Inclusion of women and racial minorities in the workplace
Bush comments on the role of women and minority workers at Hickory Springs Manufacturing Company. According to Bush, Hickory Springs had always had policies of inclusion and there was no discrimination in hiring practices, though he concedes there were no women supervisors early on in the company. Interestingly, he argues that the only form of active discrimination existed in the use of separate bathroom facilities for whites and blacks, which was mandated by state law. Bush explains how Hickory Springs got around this by having individual bathroom facilities.
Citing this Excerpt
Oral History Interview with Bobby Wesley Bush, Sr., June 19, 2000. Interview I-0086. Southern Oral History Program Collection (#4007) in the Southern Oral History Program Collection, Southern Historical Collection, Wilson Library, University of North Carolina at Chapel Hill.
Full Text of the Excerpt
Now that's not the reason we hired more women [because of a labor
shortage during the Vietnam War.]
- KATHLEEN KEARNS:
-
Not because there was a shortage?
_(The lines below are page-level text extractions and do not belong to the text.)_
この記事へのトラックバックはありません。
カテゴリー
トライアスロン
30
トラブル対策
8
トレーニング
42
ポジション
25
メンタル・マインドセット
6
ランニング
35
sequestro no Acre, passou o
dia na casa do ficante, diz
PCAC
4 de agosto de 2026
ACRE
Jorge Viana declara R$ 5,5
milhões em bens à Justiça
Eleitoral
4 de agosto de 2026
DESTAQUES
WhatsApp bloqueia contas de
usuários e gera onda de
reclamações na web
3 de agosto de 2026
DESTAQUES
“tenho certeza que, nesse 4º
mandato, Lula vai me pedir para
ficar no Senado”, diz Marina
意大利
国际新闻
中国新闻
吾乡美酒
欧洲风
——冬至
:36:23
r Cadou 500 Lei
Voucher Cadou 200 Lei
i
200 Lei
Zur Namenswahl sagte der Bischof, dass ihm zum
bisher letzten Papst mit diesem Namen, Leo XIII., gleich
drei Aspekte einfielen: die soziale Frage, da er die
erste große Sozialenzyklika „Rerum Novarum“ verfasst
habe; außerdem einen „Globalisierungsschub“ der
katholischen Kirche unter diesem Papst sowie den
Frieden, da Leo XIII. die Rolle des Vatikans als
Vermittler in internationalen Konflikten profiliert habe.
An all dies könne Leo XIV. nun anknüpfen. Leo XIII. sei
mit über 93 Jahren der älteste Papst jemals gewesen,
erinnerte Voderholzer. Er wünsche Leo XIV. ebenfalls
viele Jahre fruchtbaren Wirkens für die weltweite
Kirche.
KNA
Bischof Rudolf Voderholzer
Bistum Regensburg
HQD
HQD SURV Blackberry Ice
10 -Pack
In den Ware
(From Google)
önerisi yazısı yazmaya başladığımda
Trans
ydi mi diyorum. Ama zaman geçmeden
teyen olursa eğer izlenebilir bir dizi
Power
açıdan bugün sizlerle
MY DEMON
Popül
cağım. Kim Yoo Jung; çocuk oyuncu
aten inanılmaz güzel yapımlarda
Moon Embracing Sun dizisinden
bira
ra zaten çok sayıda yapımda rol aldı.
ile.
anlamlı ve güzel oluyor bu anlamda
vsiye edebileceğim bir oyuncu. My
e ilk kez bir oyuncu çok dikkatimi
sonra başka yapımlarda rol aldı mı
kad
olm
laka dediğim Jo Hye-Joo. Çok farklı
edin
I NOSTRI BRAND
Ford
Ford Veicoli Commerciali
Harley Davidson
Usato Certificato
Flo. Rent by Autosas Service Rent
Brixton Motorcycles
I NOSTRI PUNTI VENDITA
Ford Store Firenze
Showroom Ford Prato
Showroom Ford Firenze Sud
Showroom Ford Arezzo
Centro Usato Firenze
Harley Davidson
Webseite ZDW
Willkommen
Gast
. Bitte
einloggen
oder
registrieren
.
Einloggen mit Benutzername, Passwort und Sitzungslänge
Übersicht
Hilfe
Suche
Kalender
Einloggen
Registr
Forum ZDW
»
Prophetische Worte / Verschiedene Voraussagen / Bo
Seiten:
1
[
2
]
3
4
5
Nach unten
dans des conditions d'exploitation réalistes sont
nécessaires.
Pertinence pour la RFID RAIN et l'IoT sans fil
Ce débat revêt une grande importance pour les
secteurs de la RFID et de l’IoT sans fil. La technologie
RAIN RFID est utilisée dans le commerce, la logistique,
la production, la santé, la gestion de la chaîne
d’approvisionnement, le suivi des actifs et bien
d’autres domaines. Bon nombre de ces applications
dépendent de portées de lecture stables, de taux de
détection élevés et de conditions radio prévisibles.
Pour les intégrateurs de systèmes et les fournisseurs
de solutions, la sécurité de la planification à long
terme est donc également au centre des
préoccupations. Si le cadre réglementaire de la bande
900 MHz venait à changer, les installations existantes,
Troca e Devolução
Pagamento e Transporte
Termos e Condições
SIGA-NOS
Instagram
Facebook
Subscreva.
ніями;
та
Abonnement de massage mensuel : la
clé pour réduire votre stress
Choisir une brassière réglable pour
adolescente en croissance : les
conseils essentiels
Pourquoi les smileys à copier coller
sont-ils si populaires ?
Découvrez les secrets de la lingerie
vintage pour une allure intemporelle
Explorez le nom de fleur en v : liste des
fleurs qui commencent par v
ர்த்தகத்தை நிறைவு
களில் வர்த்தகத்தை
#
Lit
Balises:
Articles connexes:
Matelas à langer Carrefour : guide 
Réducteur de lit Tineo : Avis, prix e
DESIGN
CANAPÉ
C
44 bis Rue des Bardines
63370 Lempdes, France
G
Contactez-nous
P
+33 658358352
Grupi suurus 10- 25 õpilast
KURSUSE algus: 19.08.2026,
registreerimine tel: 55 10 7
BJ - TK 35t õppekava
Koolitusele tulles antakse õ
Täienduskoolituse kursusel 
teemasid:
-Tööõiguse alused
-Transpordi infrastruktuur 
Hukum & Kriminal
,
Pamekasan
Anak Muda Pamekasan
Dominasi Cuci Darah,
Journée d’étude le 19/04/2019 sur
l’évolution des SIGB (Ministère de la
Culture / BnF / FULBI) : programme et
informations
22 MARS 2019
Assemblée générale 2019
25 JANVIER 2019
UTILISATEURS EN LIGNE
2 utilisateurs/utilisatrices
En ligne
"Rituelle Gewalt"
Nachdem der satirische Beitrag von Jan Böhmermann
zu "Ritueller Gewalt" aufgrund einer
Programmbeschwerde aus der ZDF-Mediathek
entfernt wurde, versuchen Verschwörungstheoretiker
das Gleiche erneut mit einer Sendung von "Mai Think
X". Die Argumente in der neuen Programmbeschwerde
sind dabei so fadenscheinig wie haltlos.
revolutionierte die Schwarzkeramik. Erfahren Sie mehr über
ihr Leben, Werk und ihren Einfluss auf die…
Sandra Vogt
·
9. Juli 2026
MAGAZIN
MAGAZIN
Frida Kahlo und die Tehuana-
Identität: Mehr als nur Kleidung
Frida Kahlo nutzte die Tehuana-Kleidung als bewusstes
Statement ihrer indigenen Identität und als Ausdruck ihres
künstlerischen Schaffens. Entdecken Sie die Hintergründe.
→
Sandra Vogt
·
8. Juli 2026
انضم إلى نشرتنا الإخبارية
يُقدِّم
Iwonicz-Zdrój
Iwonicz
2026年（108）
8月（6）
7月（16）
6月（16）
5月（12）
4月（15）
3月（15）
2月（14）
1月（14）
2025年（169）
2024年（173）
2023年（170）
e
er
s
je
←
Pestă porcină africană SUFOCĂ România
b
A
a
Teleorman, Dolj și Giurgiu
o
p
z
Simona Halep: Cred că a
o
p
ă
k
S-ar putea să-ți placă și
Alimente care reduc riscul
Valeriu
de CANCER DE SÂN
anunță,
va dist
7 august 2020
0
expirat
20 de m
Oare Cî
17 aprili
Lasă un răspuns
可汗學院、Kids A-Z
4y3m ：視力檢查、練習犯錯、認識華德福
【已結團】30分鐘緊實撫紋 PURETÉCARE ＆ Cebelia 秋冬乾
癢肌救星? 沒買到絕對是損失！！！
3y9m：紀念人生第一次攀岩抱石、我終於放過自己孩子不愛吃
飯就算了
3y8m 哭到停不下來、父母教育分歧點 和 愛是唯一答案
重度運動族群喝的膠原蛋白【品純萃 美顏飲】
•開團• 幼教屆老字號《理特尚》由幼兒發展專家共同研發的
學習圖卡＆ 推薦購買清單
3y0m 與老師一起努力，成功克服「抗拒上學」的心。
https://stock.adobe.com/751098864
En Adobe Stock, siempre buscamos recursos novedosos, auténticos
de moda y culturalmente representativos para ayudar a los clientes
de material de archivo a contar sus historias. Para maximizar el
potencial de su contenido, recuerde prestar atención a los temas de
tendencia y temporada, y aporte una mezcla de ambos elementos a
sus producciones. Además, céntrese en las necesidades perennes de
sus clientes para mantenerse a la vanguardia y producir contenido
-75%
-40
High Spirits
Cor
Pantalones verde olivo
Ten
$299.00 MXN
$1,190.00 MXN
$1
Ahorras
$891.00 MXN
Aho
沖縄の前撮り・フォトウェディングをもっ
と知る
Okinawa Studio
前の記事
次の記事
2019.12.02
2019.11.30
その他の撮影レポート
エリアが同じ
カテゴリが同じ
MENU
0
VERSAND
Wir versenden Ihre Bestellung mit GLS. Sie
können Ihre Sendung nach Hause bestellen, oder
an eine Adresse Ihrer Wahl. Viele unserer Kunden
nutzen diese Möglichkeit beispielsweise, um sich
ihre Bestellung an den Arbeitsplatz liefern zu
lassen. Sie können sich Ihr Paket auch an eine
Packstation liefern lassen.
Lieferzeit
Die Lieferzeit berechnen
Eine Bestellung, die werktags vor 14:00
Tell me about that.
- BOB BUSH:
-
We just always have. Parks and Jack and everybody else who had been at
the company had always had the attitude it doesn't matter whether you're
black, white, man, woman, everything's going to be equal. And it was
always done that way except we had to maintain separate bathrooms,
colored and white.
- KATHLEEN KEARNS:
-
Why?
- BOB BUSH:
-
State law.
- KATHLEEN KEARNS:
-
Till when?
- BOB BUSH:
-
Oh, in the '50s, and anyway, we solved that also by putting in individual
bathrooms with no sex, no nothing.
- KATHLEEN KEARNS:
-
No label whatsoever?
- BOB BUSH:
-
No label whatever.
- KATHLEEN KEARNS:
-
And everyone used them?
- BOB BUSH:
-
Everybody can use them, that's right. But no, as far as the hiring of
women was concerned, the first summer I worked there, which was '47, a
fair proportion of the employees were women. When I say fair, I don't
know how big a percentage, but a damned good percentage.
- KATHLEEN KEARNS:
-
Of line workers in the plant? Of all roles in the company?
- BOB BUSH:
-
Well, now, I can't remember any supervisors that were women at that time,
but there were only a couple of supervisors, period. But there were a
lot of ladies, because we worked with them. They did one job and passed
it down to us. We'd do the next job and so forth.
So that was not a thing caused by Korea that we hired women, at least
not in my opinion.
- KATHLEEN KEARNS:
-
This was a comment someone made in an interview. Was labor hard to get
during the Vietnam War-male or female, period?
- BOB BUSH:
-
Labor has always been hard to get in Hickory. Hickory has always been
over-employed. Very fortunate community. It's over-employed now. We
can't get people now. The reason we went to Micaville and put the spring
plant in is because we couldn't get people. And we kept branching out. A
lot of the reason we branched, a lot of it, was because we couldn't get
folks. You accomplished two things. You satisfied the geographical
problem, but at the same time you could get labor.